Fig. 1 in Cohen and Xu 2015: Taylor's law demonstrated as log(variance) being a linear function of log(mean). Each dot is a pair of log(mean)-log(variance) from a random sample of a probability distribution (A: Poisson, B: negative binomial, C: exponential, D: gamma, E: lognormal, F: normal). All but the normal distribution (with zero skewness) display Taylor's law.

Mechanisms of Taylor's Law of Fluctuation Scaling

Variance of a variable scales with the mean of the variable in a power-function form. In physics, such pattern is called the fluctuation scaling. In ecology, it is called Taylor's power law or Taylor's law (Xu 2015). My research goal is to seek the biological or statistical mechanisms that produce such pattern.

Me and my colleagues found that a stochastic multiplicative model (Cohen et al. 2013) and the random sampling of skewed distributions (Cohen and Xu 2015) can generate Taylor's law. These results suggest that the form of Taylor's law does not rely on system-specific mechanism, but maybe a consequence of some universal rule.

Yet, the parameters of Taylor's law could imbed biological and statistical information that deserves attention to the details in the studied system. A unified mechanism that can explain both the form and the parameters of Taylor's law in all counts remains an open question.

Fig. 3 in Xu et al. 2019. Log(cumulative number of fish) as a function of log(number of samples) for each of 14 sampling years in the fished area of Lake Kariba. Stopping lines were sequentially updated, and the first stopping line that intersects with the empirical cumulative abundance plot is shown (solid line). Desired sampling precision of 0.1 is reached at the intersection point.

Applications of Taylor's Law in Fish Sampling and Population Forecast

Not only Taylor's law is a ubiquitous pattern in natural populations, it can be used to design efficient sampling strategy and to select accurate population projections.

The mean-variance relationship depicted by Taylor's law can be used to design and improve fixed-precision sampling strategy. In Xu et al. 2017, we confirmed Taylor's law for the gillnet catch data of fish in an African lake, and used it to find the number of samples required for the fixed-precision sampling. In Xu et al. 2019, We estimated parameters of Taylor's law from sequentially accumulated samples to update a stopping line of fixed precision after each new sample. Overall, our updated stopping-line method reduces 59%~79% of the number of sampling days and 60%~81% of the number of samples that are planned a priori and performed under systematic sampling.

In Xu et al. 2017, we examined Taylor's law and its quadratic generalization for Norwegian county population size. Based on the similarity in the parameters of Taylor's law between historical data and projection data, we selected successfully the projections that resembled the recent census data.


Fig. 1 in Xu 2020. Number of trees (regardless of species) greater than or equal to d (rescaled diameter at breast height) against d in 12 tree communities of the Black Rock Forest, New York. The open circles are observed data. The curves represent the fitted community-level parameterized METE model (in black) and other models (in other colors). In most communities, the parameterized METE model yields the best fit.

Estimation of Metabolic Scaling using Parameterized Maximum Entropy Theory of Ecology

Individual metabolic rate holds the key for the understanding of physiological and ecological relationships. The famous metabolic scaling theory predicts that the metabolic scaling exponent between metabolic rate and body mass is a universal constant 3/4. Empirical data have contradicted such prediction. However an effective way of estimating the exponent is still lacking.
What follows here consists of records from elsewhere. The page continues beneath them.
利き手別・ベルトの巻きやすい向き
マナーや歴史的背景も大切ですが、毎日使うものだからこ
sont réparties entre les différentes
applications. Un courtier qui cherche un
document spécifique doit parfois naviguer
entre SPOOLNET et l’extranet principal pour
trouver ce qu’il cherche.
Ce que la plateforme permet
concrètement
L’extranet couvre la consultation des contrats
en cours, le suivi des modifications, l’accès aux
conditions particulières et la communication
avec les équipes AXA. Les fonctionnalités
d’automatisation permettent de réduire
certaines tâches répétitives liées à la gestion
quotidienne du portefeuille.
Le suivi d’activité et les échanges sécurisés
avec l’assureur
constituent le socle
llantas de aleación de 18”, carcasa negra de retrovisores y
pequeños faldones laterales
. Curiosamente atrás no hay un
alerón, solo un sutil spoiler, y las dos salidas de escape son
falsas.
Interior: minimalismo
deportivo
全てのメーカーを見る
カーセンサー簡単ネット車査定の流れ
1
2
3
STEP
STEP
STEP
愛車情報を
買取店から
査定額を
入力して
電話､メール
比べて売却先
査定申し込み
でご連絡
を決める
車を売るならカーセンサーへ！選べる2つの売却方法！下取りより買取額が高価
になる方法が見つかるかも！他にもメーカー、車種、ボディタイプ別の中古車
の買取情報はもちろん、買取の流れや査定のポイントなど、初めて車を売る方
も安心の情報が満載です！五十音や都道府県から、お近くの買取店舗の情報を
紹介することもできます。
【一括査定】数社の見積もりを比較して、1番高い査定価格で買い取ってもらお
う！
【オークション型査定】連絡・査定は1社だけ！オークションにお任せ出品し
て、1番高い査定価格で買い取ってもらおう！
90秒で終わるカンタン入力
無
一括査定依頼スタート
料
Maximum Entropy Theory of Ecology (METE) is a unified ecological theory based on ecological constraints and information entropy. METE has been used to predict many ecological patterns and distributions. The energetic prediction of METE inherits the universal metabolic scaling exponent from metabolic scaling theory. I extended METE by treating the exponent as a free parameter in the model, and used model fitting to the individual size distribution to estimate the exponent parameter (Xu 2020).

I am working on a joint project that tests and extends the model developed in Xu 2020. In this collaboration, we used two different parameterized METE models to detect the total metabolic rate energy change and partitioning among trees in a monospecific forest after a major earthquake. We found that the extended parameterized model captures the drastic energy decline after the earthquake and the shift in the energy partitioning.